Hat jemand eine Ahnung, ob es diese Vorschrift, dass die SLM das nicht bezahlen darf wirklich gibt und wenn ja, wo die steht, bzw was da genau drin steht? Mir ist nämlich nicht klar, wie das Land an die SLM eine solche Vorschrift in Verbindung mit einem Unterstützungsauftrag herausgeben kann. Wie soll dann nach Vorstellung der Dresdner Herren die Unterstützung oder "Ermöglichung" aussehen?
Denn diese 6.000€ Vereinsförderung kann damit nicht gemeint sein. (Bekommt die Radio Blau auch?) Eine Vereinsförderung ist ja ein völlig anderer Topf und die Bewilligung der Gelder hat ganz andere Vorraussetzungen.

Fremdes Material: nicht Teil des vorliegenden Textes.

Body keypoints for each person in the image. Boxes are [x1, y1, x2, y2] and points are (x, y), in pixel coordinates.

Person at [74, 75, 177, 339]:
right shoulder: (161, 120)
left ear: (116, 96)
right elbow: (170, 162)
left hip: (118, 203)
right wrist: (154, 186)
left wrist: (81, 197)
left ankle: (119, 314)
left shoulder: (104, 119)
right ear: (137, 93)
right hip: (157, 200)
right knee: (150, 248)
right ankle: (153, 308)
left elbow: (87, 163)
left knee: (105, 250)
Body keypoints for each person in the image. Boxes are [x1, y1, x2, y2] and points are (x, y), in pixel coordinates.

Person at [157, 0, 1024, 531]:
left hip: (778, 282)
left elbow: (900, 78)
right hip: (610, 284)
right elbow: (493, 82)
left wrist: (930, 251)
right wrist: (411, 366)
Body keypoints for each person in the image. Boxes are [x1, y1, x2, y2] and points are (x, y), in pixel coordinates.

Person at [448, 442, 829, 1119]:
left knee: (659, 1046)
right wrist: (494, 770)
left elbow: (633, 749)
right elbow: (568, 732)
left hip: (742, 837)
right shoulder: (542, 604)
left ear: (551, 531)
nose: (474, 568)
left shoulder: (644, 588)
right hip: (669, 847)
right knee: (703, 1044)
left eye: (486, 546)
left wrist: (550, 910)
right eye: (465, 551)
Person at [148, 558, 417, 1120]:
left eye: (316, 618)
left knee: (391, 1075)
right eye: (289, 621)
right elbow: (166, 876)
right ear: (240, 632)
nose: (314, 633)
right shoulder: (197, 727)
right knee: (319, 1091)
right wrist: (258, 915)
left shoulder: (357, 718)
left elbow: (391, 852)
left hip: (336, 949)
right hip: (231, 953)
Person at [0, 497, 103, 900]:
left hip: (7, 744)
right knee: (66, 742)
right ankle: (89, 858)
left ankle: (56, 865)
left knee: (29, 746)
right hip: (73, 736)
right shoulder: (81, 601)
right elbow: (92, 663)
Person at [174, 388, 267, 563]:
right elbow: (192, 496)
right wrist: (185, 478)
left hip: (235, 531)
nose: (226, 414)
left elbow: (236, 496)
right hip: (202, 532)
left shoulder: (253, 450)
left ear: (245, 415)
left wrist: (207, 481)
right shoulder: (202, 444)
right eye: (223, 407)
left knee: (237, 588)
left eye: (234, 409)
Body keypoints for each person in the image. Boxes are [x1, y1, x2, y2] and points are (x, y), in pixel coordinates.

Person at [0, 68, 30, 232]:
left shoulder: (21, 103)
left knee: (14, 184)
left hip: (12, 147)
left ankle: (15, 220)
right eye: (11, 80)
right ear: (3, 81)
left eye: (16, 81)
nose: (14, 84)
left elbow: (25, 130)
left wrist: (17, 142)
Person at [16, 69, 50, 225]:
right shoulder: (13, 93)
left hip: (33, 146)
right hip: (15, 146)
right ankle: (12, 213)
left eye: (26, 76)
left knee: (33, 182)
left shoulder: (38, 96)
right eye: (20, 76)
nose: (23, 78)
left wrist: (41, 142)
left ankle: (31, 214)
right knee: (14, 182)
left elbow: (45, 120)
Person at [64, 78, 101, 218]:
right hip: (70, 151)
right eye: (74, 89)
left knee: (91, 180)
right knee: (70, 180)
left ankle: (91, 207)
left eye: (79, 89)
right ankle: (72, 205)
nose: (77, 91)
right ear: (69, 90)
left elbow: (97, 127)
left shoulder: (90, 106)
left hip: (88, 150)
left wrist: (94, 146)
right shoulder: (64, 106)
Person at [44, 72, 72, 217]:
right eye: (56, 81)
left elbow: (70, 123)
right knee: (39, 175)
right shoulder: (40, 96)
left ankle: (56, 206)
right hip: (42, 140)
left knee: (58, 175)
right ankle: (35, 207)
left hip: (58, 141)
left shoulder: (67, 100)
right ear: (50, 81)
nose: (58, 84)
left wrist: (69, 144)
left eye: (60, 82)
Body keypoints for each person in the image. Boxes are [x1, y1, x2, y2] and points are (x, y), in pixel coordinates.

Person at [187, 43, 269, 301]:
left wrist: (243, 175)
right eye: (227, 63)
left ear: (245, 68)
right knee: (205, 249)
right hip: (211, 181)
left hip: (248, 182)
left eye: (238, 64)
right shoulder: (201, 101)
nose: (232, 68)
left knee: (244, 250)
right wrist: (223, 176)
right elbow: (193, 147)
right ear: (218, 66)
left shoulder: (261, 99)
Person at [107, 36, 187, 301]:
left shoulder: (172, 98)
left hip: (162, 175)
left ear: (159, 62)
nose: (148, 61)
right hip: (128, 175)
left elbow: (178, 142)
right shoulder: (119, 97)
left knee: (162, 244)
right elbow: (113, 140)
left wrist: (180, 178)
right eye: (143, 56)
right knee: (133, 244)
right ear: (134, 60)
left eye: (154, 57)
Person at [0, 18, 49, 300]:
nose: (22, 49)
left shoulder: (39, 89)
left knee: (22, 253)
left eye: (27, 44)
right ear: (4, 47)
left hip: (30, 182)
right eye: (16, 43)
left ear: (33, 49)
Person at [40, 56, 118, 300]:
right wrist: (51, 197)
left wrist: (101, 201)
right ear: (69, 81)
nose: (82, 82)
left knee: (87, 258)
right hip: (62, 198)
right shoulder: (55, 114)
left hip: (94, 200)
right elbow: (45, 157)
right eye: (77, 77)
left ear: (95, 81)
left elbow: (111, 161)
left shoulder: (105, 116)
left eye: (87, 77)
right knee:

Im Prinzip kann ich die Argumente von Apollo sogar nachvollziehen - die offizielle Begründung (die wirtschaften ja auch nur) und auch die meiner Ansicht nach wirkliche Logik, die da dahinter steckt. Warum sollte Apollo durch seine Weigerung nicht Druck auf das Land ausüben? In allen anderen Bundesländern werden die Kosten mindestens teilweise übernommen, nur Sachsen macht da nicht mit. Da es für Apollo keine anderen Gründe mehr gibt, die Frequenzen zu halten, ist es eine perfekte Gelegenheit, Druck aufzubauen. Leider auf Kosten derer, die über die Klinge springen, wenn dieser Plan schief geht. Wenn die Zahlen für Radio Blau ähnlich liegen, wie die im zitierten Artikel genannten 17.000€/Jahr für Radio T, sollte sich eine Lösung finden lassen. Sollte R.Blau auch von der Förderung profitieren, bleiben 900€ monatlich, die aufgebracht werden müssen.
Eine andere Frage, die mir dazu auf den Nägeln brennt: Was passiert mit den Sendern, wenn die UKW-Frequenzen wie geplant abgeschaltet werden? Hat der Sender die Möglichkeit digital weiter zu senden? Oder ist dann sowieso Schluss damit?